Earlier this week, a report revealed that many companies including Facebook and Snapchat are using a loose interpretation of Apple’s App Tracking Transparency (ATT) guidelines to track users across other apps and services even when they have asked not to be tracked. A new report from The Information goes in-depth on the workaround companies are using, with a focus on Snapchat.
Additional details revealed regarding how companies are circumventing App Tracking Transparency
While Apple has instructed developers that they “may not derive data from a device for the purpose of uniquely identifying it,” some developers have interpreted that to mean that they can observe “signals” from an iPhone at a group level allowing them to tailor advertising with certain behaviors but not associated with unique IDs as long as that data is anonymized and aggregated rather than tied to specific user profiles.
As a result, even though nearly 80% of iOS users have opted out of app tracking, app developers are using the “wiggle room” to share data that could be used to identify users later.
According to The Information, Snap is using a workaround which it has named “Advanced Conversions” which allows it to receive detailed data from advertising companies about the activities of individual iOS users.
Using that data, Snap is able to measure the effectiveness of ads, even if a user asked the apps sending data to Snap not to track them. It is important to note that the data, which includes who saw an ad and what they did on the app afterward, is encrypted. But, Snap can still analyze that data and offer information to advertisers on the efficacy of its ads.

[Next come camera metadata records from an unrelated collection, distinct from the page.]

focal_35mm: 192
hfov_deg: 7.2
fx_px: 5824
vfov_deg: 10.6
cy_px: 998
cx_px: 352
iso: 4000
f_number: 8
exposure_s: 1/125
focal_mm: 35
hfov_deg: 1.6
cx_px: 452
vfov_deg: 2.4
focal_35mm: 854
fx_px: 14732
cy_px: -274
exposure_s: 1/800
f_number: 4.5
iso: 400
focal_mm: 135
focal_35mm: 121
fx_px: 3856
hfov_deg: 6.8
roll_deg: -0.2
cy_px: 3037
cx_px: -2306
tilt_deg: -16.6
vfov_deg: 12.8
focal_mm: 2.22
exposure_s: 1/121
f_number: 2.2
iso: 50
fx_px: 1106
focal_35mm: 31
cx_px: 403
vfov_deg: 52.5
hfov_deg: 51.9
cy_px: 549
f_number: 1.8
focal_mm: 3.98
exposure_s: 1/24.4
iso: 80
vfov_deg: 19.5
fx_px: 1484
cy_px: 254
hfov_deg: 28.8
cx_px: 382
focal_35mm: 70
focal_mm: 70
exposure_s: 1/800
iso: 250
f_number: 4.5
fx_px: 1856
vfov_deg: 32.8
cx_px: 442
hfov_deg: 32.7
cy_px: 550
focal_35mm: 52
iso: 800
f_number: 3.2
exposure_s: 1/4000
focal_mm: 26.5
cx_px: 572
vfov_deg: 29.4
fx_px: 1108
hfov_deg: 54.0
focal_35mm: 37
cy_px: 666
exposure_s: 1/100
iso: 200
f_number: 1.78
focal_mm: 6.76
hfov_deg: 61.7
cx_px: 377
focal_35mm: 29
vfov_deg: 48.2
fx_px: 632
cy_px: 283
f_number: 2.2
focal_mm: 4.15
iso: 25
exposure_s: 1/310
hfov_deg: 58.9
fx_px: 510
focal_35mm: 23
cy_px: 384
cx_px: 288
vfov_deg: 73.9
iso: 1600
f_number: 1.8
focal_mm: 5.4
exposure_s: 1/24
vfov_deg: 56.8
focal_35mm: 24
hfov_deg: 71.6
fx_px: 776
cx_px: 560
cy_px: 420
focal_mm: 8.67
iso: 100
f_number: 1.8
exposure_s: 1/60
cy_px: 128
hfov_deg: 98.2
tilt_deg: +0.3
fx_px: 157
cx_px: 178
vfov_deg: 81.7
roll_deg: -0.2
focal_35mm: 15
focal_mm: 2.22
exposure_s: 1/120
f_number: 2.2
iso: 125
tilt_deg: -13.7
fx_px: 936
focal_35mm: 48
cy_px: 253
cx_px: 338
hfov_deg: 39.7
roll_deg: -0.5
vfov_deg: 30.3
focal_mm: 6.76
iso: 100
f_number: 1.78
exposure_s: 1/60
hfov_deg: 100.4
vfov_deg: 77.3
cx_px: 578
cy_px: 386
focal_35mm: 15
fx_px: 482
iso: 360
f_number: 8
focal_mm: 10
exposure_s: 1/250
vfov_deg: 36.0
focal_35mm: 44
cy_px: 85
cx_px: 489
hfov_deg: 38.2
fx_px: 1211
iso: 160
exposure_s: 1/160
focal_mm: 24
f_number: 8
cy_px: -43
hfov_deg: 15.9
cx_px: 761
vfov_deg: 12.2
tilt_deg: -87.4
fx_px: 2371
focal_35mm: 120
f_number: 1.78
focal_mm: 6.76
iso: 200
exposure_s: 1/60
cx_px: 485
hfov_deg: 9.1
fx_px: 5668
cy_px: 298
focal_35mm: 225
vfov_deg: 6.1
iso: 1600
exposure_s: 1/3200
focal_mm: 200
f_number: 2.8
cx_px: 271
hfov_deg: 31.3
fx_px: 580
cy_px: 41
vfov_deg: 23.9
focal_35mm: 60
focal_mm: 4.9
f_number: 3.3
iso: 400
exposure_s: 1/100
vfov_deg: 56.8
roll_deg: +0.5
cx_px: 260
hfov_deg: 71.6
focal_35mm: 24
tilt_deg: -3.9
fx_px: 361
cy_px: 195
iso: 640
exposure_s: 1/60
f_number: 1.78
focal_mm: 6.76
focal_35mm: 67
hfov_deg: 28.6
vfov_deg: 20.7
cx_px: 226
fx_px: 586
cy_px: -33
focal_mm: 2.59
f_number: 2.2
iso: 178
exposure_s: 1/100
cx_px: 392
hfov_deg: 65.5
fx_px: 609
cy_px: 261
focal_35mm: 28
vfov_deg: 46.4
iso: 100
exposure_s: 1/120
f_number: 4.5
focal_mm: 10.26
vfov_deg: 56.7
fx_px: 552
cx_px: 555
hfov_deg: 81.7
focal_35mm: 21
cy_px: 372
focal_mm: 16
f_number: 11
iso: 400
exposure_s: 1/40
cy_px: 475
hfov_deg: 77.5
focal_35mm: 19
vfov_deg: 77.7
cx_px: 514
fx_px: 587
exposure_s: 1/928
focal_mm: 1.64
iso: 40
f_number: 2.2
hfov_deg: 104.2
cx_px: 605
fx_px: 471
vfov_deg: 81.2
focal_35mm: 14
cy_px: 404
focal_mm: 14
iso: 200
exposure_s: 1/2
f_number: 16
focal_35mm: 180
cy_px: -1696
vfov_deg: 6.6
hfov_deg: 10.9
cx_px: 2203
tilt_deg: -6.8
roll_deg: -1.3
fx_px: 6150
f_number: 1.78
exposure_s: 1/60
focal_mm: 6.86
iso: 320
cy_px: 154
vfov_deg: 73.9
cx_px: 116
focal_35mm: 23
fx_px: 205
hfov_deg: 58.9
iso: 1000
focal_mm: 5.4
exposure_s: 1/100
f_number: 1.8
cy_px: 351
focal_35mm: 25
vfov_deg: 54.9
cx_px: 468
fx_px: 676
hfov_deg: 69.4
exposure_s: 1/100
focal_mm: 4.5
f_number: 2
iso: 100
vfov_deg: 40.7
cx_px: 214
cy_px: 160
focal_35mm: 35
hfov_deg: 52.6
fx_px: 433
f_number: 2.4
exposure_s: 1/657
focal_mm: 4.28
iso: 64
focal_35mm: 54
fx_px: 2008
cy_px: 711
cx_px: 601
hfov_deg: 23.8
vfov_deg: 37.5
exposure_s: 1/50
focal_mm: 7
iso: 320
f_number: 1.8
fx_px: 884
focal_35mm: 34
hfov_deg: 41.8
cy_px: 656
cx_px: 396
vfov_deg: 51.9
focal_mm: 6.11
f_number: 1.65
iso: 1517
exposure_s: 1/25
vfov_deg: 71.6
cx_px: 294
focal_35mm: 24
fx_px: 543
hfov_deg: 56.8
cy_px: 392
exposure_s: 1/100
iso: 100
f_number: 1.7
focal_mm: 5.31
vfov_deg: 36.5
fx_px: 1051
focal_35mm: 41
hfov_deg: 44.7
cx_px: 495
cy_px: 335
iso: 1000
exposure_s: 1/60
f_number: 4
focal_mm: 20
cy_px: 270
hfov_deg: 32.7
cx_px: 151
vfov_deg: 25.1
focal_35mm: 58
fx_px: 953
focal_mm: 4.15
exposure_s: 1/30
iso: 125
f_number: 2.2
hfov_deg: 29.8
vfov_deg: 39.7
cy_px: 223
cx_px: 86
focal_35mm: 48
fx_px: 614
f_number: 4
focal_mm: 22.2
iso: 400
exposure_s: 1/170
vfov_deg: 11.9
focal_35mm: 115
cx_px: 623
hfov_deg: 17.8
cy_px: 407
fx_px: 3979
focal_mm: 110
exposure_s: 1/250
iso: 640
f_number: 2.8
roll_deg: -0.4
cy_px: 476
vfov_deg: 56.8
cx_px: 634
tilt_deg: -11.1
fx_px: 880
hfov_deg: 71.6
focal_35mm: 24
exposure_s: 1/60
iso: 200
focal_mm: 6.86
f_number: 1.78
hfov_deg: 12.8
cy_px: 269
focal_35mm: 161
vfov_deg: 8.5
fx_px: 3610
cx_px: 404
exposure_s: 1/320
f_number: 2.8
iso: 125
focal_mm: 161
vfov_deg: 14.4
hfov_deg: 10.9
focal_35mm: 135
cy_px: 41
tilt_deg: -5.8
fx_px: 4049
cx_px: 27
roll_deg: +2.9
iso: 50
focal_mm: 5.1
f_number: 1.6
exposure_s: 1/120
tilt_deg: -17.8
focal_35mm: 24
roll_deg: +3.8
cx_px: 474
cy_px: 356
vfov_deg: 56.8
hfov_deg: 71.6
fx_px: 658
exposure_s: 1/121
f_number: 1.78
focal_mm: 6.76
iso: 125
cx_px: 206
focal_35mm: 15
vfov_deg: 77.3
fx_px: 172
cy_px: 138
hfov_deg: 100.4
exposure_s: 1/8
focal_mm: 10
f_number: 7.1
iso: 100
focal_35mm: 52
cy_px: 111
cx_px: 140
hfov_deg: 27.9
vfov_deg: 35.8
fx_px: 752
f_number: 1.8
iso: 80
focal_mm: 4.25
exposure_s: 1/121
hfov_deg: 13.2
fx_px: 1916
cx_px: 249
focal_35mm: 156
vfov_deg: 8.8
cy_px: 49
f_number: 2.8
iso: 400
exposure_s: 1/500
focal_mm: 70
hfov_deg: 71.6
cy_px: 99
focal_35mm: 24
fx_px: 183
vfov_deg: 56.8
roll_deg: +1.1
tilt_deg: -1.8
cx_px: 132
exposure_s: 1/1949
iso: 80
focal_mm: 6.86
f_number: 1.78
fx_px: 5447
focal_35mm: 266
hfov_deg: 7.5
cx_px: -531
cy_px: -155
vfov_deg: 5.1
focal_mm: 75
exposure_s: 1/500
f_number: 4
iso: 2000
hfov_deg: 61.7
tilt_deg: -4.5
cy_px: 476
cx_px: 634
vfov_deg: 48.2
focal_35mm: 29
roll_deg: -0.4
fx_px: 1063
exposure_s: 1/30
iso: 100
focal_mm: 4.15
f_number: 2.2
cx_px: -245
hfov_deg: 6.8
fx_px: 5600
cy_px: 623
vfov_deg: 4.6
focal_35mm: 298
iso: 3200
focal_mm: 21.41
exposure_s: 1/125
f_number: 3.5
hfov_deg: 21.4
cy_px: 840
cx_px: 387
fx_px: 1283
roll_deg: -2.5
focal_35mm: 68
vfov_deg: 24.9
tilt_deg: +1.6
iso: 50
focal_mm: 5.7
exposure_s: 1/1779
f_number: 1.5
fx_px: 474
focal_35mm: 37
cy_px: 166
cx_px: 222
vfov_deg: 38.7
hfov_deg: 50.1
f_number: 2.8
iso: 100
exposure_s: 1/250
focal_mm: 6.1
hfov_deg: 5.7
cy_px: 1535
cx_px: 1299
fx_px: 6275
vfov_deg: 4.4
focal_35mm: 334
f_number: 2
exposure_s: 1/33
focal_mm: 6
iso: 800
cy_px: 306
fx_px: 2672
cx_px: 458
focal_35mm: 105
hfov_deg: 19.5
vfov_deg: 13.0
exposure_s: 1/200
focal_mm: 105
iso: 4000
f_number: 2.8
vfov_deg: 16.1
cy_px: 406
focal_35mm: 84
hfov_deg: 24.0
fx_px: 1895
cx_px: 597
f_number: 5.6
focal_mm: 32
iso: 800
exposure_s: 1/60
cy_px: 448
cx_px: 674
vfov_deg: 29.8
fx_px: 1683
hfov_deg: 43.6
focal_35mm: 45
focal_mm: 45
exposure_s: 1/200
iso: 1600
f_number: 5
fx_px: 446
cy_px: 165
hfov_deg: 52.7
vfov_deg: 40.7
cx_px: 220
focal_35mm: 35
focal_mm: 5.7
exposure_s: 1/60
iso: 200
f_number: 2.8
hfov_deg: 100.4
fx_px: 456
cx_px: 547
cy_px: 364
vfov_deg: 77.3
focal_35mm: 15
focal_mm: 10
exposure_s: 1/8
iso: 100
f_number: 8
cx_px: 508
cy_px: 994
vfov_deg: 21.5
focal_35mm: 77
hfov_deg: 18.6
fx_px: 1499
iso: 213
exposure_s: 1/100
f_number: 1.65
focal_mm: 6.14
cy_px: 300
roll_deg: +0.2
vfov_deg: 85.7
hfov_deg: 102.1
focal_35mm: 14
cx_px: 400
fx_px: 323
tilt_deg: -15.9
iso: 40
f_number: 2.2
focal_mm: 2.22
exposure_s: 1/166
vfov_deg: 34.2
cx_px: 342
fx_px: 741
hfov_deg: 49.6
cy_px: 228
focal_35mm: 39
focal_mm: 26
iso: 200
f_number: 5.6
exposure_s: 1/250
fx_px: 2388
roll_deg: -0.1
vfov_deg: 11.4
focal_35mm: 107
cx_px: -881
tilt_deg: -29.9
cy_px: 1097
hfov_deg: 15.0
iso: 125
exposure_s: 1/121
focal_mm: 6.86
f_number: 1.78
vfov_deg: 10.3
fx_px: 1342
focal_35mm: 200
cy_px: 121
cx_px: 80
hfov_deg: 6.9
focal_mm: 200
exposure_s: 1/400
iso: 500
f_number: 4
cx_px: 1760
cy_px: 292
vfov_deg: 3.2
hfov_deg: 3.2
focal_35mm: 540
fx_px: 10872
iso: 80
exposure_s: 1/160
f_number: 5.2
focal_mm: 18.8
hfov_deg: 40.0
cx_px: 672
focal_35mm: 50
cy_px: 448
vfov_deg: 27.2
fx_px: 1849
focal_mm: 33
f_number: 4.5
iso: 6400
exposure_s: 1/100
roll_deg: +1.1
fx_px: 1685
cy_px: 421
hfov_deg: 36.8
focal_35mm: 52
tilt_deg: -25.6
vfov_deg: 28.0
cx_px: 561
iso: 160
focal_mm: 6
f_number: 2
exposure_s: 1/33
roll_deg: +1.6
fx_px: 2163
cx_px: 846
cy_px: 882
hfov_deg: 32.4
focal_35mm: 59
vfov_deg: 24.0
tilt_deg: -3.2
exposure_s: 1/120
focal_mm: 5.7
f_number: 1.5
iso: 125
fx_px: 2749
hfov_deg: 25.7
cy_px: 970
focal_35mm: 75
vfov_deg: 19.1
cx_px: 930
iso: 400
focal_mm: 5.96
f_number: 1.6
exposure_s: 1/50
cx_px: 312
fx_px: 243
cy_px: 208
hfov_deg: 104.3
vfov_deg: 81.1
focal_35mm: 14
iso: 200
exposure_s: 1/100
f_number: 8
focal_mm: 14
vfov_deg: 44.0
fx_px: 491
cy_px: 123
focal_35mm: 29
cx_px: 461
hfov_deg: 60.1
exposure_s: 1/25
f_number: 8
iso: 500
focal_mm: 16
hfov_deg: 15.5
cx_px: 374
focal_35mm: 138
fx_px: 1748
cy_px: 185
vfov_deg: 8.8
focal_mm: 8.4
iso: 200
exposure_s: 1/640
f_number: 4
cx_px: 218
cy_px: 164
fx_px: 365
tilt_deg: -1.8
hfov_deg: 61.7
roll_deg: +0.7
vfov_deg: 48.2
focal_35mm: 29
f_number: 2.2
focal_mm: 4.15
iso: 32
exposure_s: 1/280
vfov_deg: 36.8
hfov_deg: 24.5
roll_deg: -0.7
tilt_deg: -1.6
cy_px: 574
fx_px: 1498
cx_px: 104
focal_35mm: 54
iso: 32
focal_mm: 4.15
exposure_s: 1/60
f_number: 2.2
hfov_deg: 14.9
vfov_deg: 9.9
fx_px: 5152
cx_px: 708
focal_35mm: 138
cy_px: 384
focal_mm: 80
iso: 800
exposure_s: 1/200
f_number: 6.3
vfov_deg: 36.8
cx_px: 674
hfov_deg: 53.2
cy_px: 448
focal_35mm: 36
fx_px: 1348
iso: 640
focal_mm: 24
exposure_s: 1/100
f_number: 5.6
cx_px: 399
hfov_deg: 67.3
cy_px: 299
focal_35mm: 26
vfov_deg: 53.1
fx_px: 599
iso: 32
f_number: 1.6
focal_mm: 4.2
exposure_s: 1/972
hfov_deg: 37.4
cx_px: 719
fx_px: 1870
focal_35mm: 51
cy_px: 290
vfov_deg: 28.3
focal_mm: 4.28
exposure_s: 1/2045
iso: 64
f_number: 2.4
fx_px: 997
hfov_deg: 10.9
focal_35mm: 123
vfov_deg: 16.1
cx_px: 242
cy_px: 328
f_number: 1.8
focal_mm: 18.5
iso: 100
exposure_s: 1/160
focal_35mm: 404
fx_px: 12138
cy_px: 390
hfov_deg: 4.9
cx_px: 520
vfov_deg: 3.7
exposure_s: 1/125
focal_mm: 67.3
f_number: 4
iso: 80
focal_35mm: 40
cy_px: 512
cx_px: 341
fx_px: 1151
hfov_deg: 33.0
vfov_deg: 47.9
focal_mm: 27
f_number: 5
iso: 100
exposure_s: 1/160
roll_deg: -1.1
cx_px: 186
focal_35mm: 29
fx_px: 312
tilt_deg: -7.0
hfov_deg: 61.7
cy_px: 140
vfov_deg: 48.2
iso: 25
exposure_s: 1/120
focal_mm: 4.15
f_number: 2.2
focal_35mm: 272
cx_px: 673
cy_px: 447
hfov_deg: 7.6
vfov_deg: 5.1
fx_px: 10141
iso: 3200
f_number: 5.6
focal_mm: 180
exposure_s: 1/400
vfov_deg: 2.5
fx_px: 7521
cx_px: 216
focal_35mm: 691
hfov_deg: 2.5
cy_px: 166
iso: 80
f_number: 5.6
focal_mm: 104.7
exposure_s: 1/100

Snap does not believe it is violating App Tracking Transparency guideless, despite tracking users. Facebook and Google have also reportedly created similar systems to gather data on iOS users. While Facebook did not respond to a request for comment, Google said that it uses data for iOS users who have opted out of cross-app tracking in a way that is compliant with Apple’s rules.
In a statement, a spokesperson for the Cupertino tech giant said that its ATT feature has “received strong support from privacy advocates and regulators.” It added that “a user’s data belongs to them and they should get to decide whether to share their data and with whom.”